NSPCC social worker Sarah Brown describes her work on Protect and Respect, a service highlighted as an example of good practice in the Office of Children’s Commissioner’s Inquiry into Child Sexual Exploitation in Gangs and Groups.
I helped launch Protect and Respect in Nottingham last year. It is aimed at 11-19 year-olds who are vulnerable to sexual exploitation, or have been sexually exploited. It is built on 15 years of NSPCC experience delivering similar services in London.
Often the young people I work with are deeply traumatised and, at first, can be difficult to engage. They don’t always see themselves as victims and we have to work with them at their own pace. When I’m working with a young person one-on-one, we’ll meet once a week and I’ll offer emotional, therapeutic and even practical support. For example, if a child is being bullied, I’ll work through that with them, but I’ll also visit the school and raise the issue.
Young people have told me that the fact that I have listened to them, believed them and taken their issues seriously has been so important to them and helped to build their trust in me.
We offer one-to-one work, group work and therapeutic support to children, with a particular focus on minority ethnic children. We also work with local communities and professionals to improve recognition and response to the signs of sexual exploitation.

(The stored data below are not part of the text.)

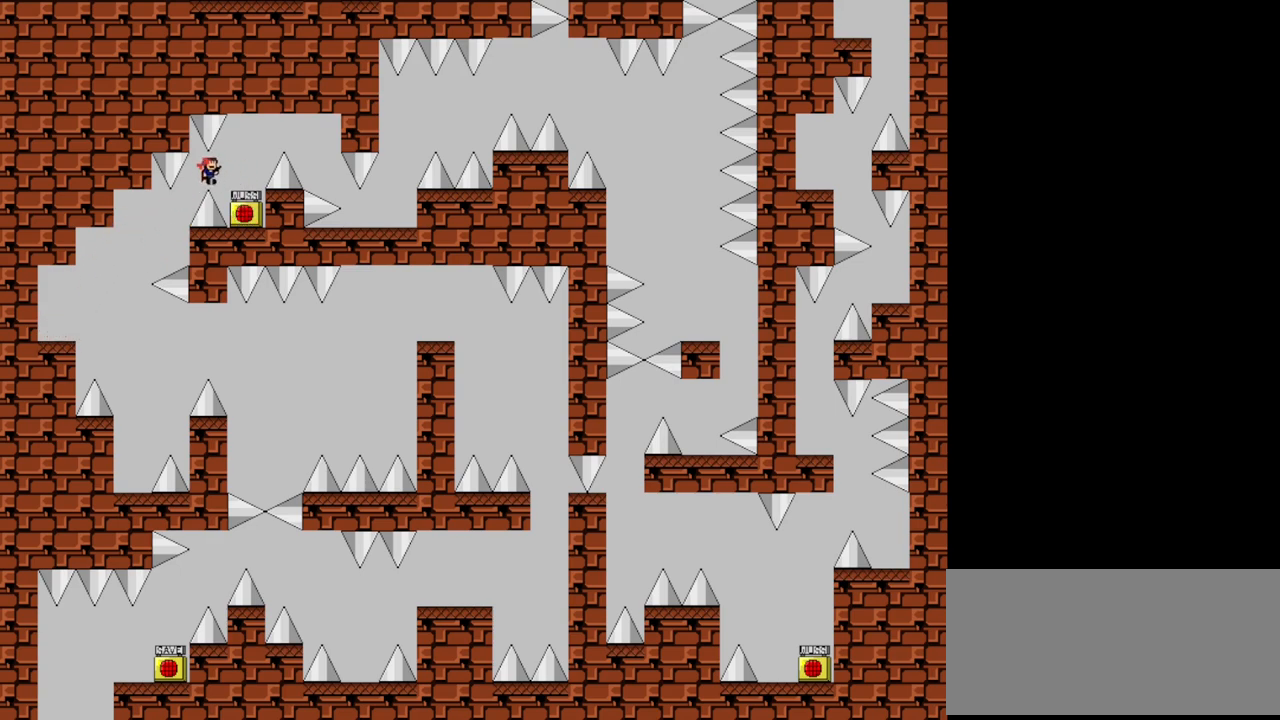
{"keys": [], "events": [[240, "right", "up"]]}
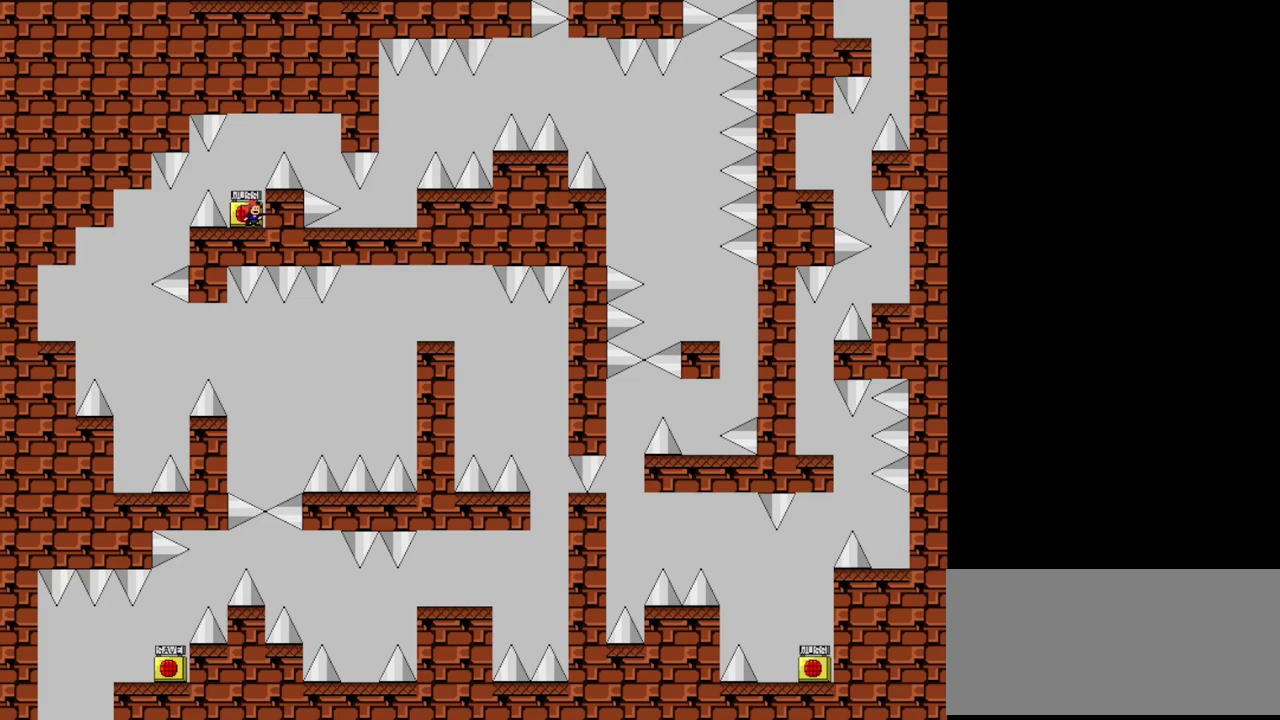
{"keys": [], "events": [[280, "left", "down"], [320, "left", "up"]]}
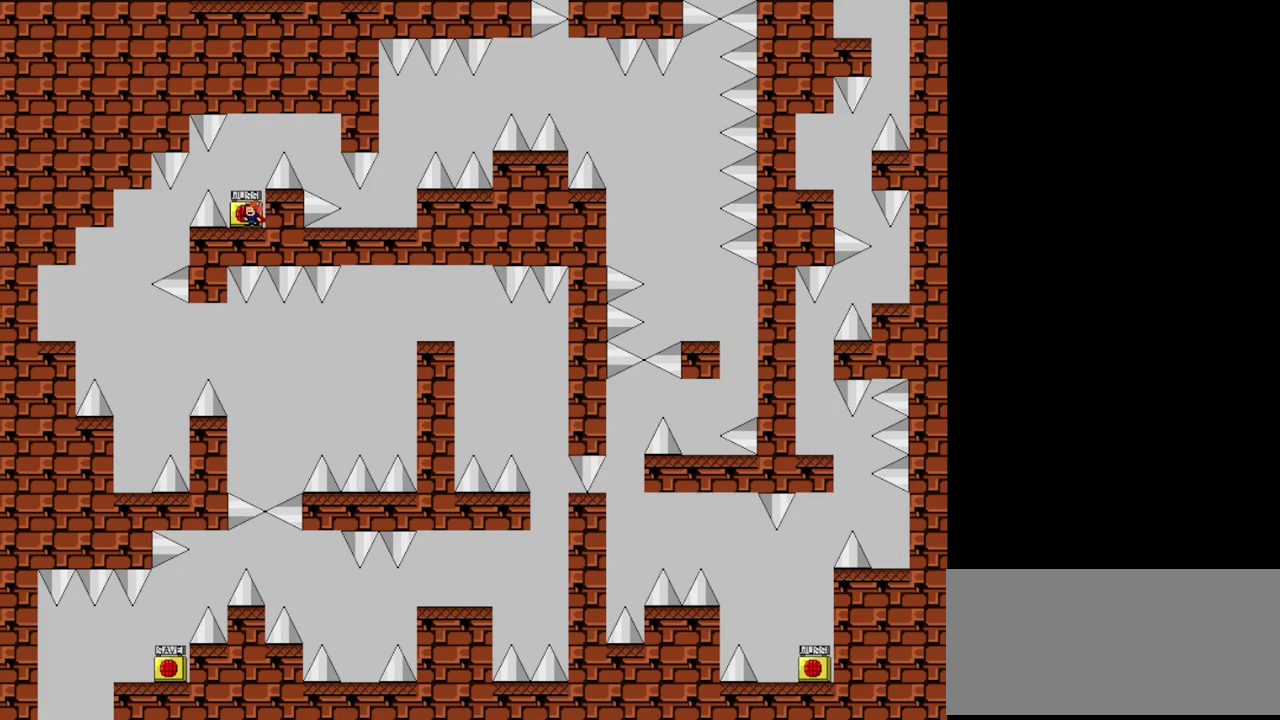
{"keys": [], "events": []}
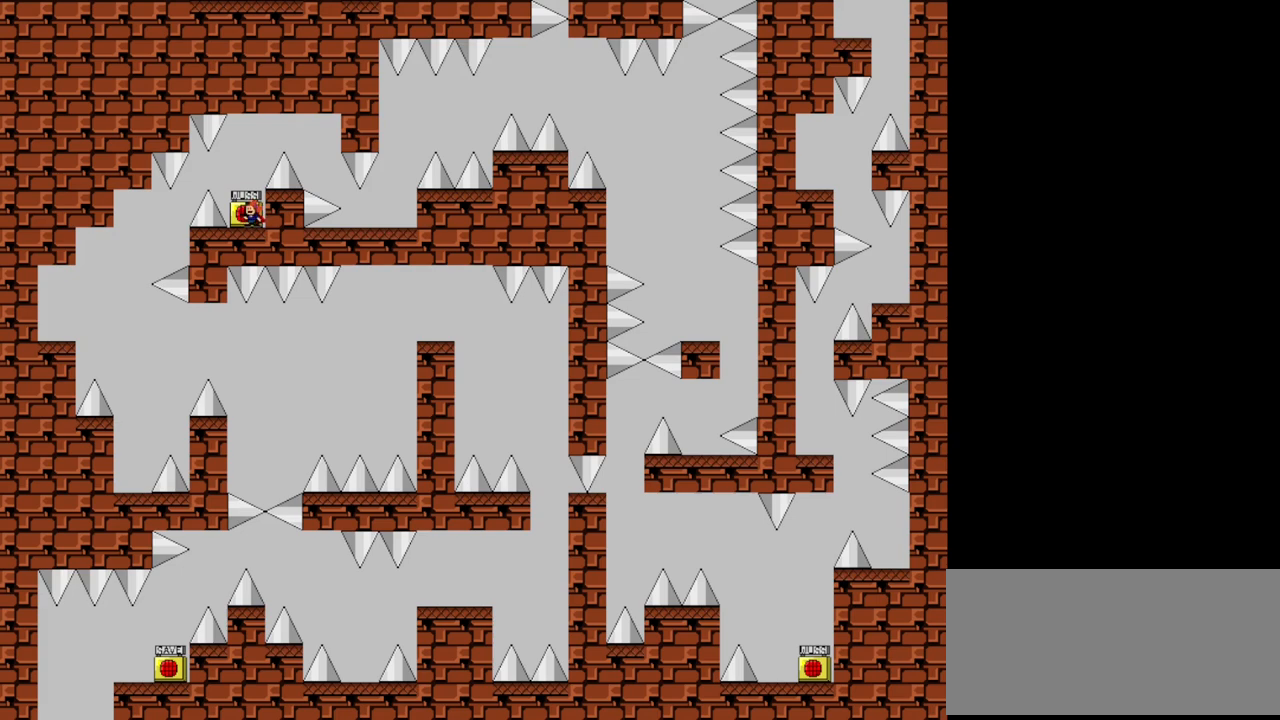
{"keys": [], "events": []}
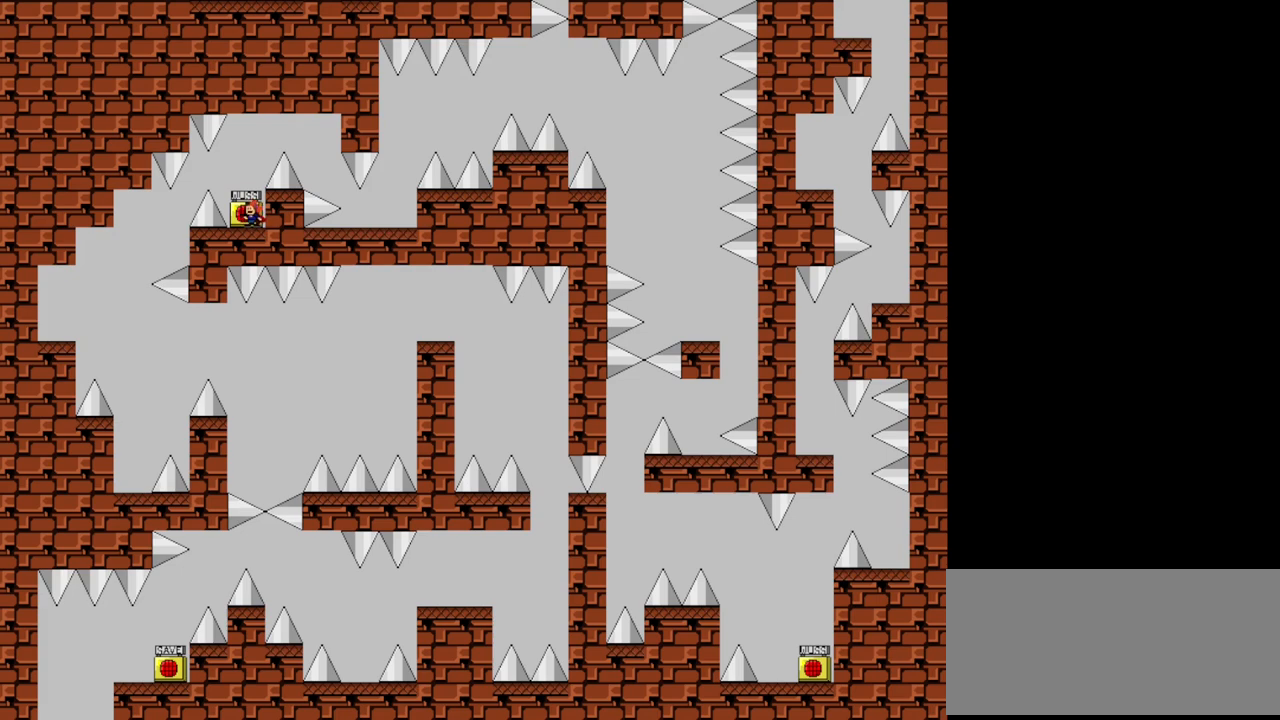
{"keys": [], "events": []}
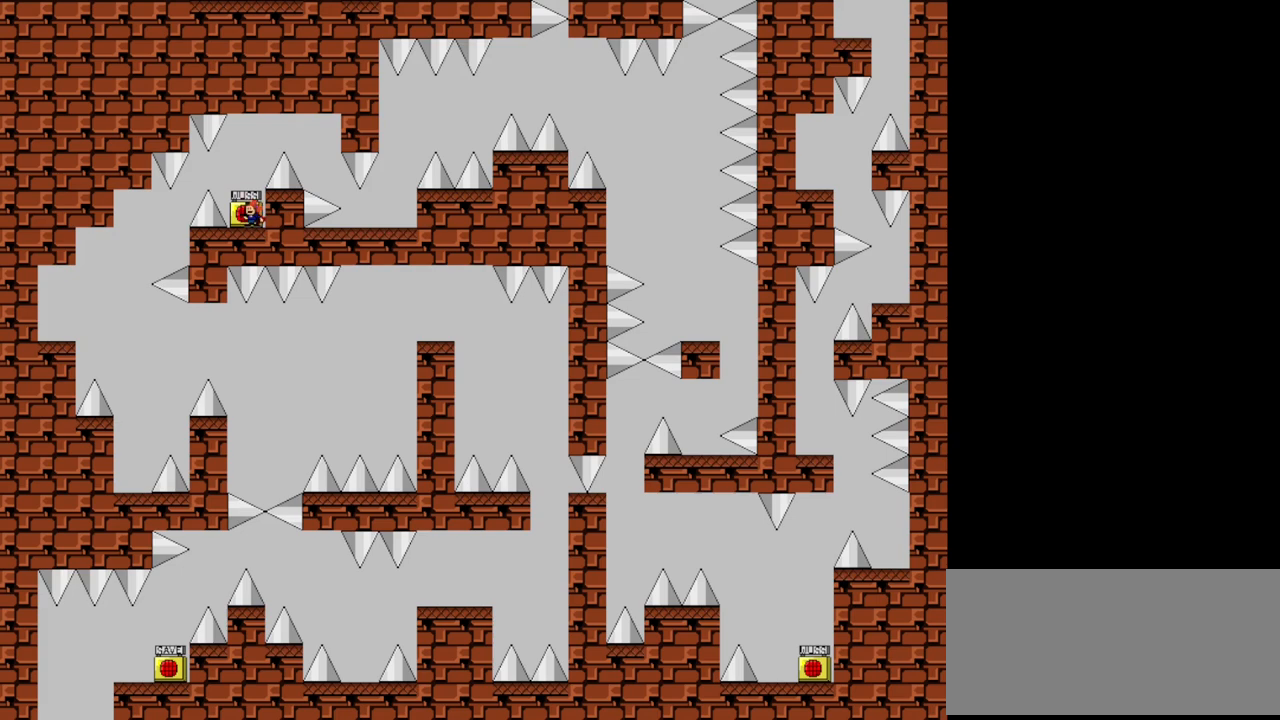
{"keys": [], "events": []}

The majority of our referrals currently come from social workers, but we maintain good relationships with all the other agencies and proactively make presentations and raise awareness of what we do.
We are part of a cross-authority group set up to tackle child sexual exploitation (CSE), including representatives from social care, the police and other health and education services, building on our positive existing relationships within the area.
A multi-agency approach has been vital to the success of our service; we have an important role to play in supporting and educating professionals, while also challenging stereotypes about young people who are groomed and exploited, by attending strategy meetings and informing the decision-making process. We also have a close working relationship with the local police, which has helped to improve information sharing between law enforcement and local agencies.
As part of our preventative work, I’ve been involved in developing creative ways to raise awareness of CSE with young people. I sat on an advisory group for a recently developed theatre production about CSE, called ‘Luv u 2’, produced by Pintsize Theatre. It brings to life sexual exploitation in a child-friendly way; my role was to ensure it was relevant to the real-life experiences of the young people we work with. It is currently touring schools in the area and our service is signposted as somewhere young people can contact.
Working on Protect and Respect is very rewarding, but it can also be extremely difficult and challenging. We are a resource that professionals look to for an answer; it’s a lot about managing risk as a multi-agency group.
I have to wear lots of different hats in my role: social worker, therapist, and consultant. The NSPCC has worked hard to promote the CSE agenda in Nottingham and through good local relationships and hard work, we continue to make a real difference for vulnerable children. To ensure our service has the biggest impact, we are undertaking rigorous monitoring and evaluation of the service so we can ultimately share our findings to help more children.
Protect and Respect is available in a number of areas across the UK including Nottingham, east London, Manchester and Plymouth.